The bulk of the book consists of four sets of three short stories. In each set the stories are about three women who are closely related (in one case, two women and a gender-nonspecific person who was assigned female at birth). The main characters are all Black (though some pass for white), and most of them are part of the LGBTQI+ community. They are mothers and daughters, lovers and friends, teacher and students, activists and cancel culture warriors, a playwright, a farmer, a merchant banker. The action mostly happens in England, in the context of feminist and Black liberation movements from the 1960s to the present day. Once you get used to the regular sudden changes in place, time, point of view and voice, the effect is exhilarating.

Of the final two chapters, the first provides a kind of narrative resolution when many of the characters turn up for an event foreshadowed in the first section. So technically the narrative isn’t totally discontinuous in Moorhouse’s sense, but the event is transparently a device to allow characters from different stories to run into each other rather than a real climax. The final section seems to go off in a whole new direction by telling the story of one of the book’s incidental white women characters, only to twist that story back into another narrative strand, to end with a moment that is no less emotionally satisfying for being utterly implausible.
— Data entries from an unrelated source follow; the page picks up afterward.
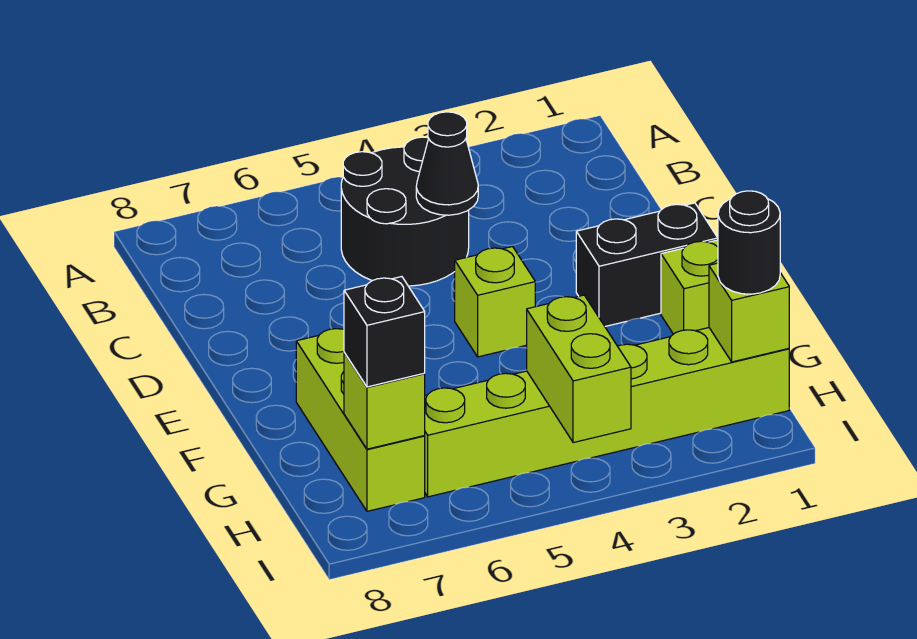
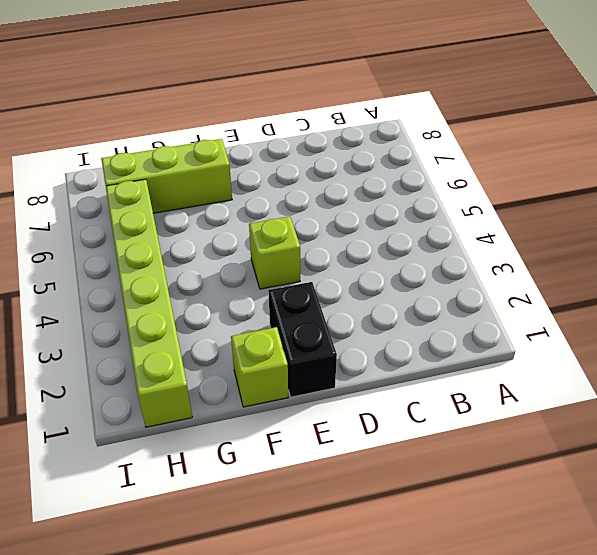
none -> black 2x2 round brick [341,137,469,286]
none -> black 1x1 cone [416,112,478,215]
none -> lime 1x1 brick [709,263,789,362]

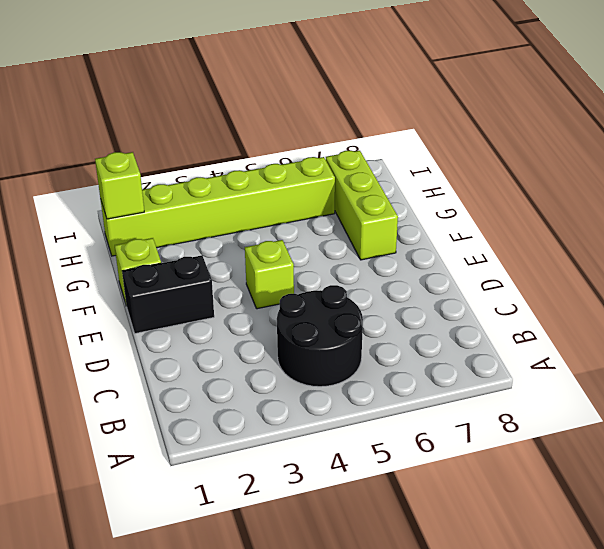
none -> black 1x1 cone [416,112,478,215]
none -> lime 1x2 brick [527,295,631,443]
none -> lime 1x1 brick [344,353,425,449]

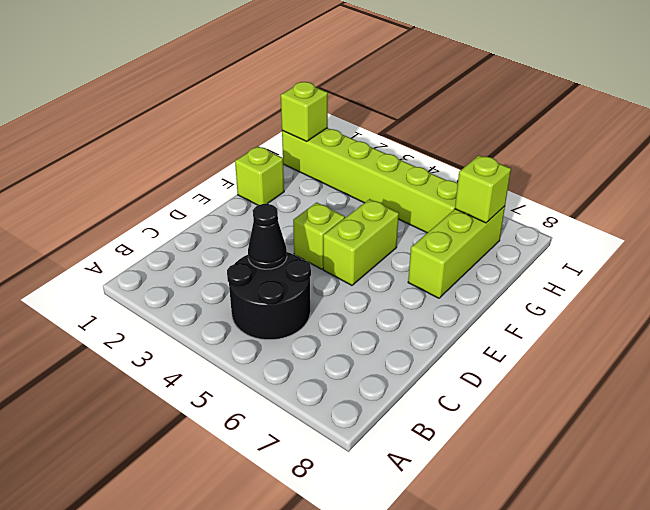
lime 1x2 brick [323,199,399,285] -> lime 1x2 brick moved to [527,295,631,443]
none -> black 1x2 brick [576,203,718,326]
none -> black 1x1 round brick [718,191,780,294]
none -> black 1x1 brick [344,277,425,387]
I just read someone online saying they’d heard that ‘the text lacks punctuation’, so they chose to listen to it rather than read it. Well, I’m not saying they were wrong to listen, but the absence of quote marks and full stops – to be precise, the use of full stops only for the ends of sections – is not the annoyance you might expect. Evaristo uses line breaks as a form of punctuation: the meaning is always clear, there’s plenty of white space on the page, and the narrative flows beautifully. I for one was happily seduced.

Bernadine Evaristo’s Mr Loverman

Bernadine Evaristo, Mr Loverman (Penguin 2013)
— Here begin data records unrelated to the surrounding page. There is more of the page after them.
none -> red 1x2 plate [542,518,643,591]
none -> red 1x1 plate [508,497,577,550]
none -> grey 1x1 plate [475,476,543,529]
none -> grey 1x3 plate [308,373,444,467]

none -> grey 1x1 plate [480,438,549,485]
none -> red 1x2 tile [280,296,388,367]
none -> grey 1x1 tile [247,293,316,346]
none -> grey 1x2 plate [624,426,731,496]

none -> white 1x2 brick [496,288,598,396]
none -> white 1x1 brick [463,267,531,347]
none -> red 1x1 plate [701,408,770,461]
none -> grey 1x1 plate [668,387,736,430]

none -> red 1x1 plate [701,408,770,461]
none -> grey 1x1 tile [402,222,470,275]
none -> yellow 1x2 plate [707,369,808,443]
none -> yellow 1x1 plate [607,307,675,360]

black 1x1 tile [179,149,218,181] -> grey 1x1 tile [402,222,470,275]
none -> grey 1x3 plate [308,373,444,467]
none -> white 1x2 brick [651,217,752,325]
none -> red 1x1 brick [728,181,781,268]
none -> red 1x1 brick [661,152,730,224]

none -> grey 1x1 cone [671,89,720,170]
Bernadine Evaristo won the 2019 Booker Prize for her novel Girl, Woman, Other. Mr Loverman doesn’t have such a weighty status, but it’s wonderful. The narrator, Barrington Jedidiah Walker is seventy-four (same age as me, which may be why the book was insistently recommended to me), living unhappily married in London. It’s 2010 and he has been in love with his friend Morris since they were children, and having an active, clandestine sexual relationship with him.

He’s a great character, and the story of his coming out – a term he dislikes – is told with enormous charm and energy, in language inflected with the rhythms of his native Antigua and filled with sparkling wordplay.

While our sympathies are firmly with Barry, the book doesn’t let us forget how badly his deception has affected his wife and daughters. The ending is almost Shakespearean in the way it ties off everything in neat bows. Speaking of Shakespeare, the largely self-educated Barry loves to quote the Bard, to terrific effect and in my case a serendipitous similarity to the last novel I read, also by an English of African heritage.


No reflection on the books, but my blog posts for the next couple of weeks will be short and – hopefully – to the point. I don’t imagine an explanation is needed but it’s summer-time, my extended family are in Christmas–New Year mode, the Emerging Artist and I will soon be crossing state borders to spend a couple of weeks away, and on top of all that I’ve got a very painful hamstring (don’t ask!) and a non-Covid coronavirus infection.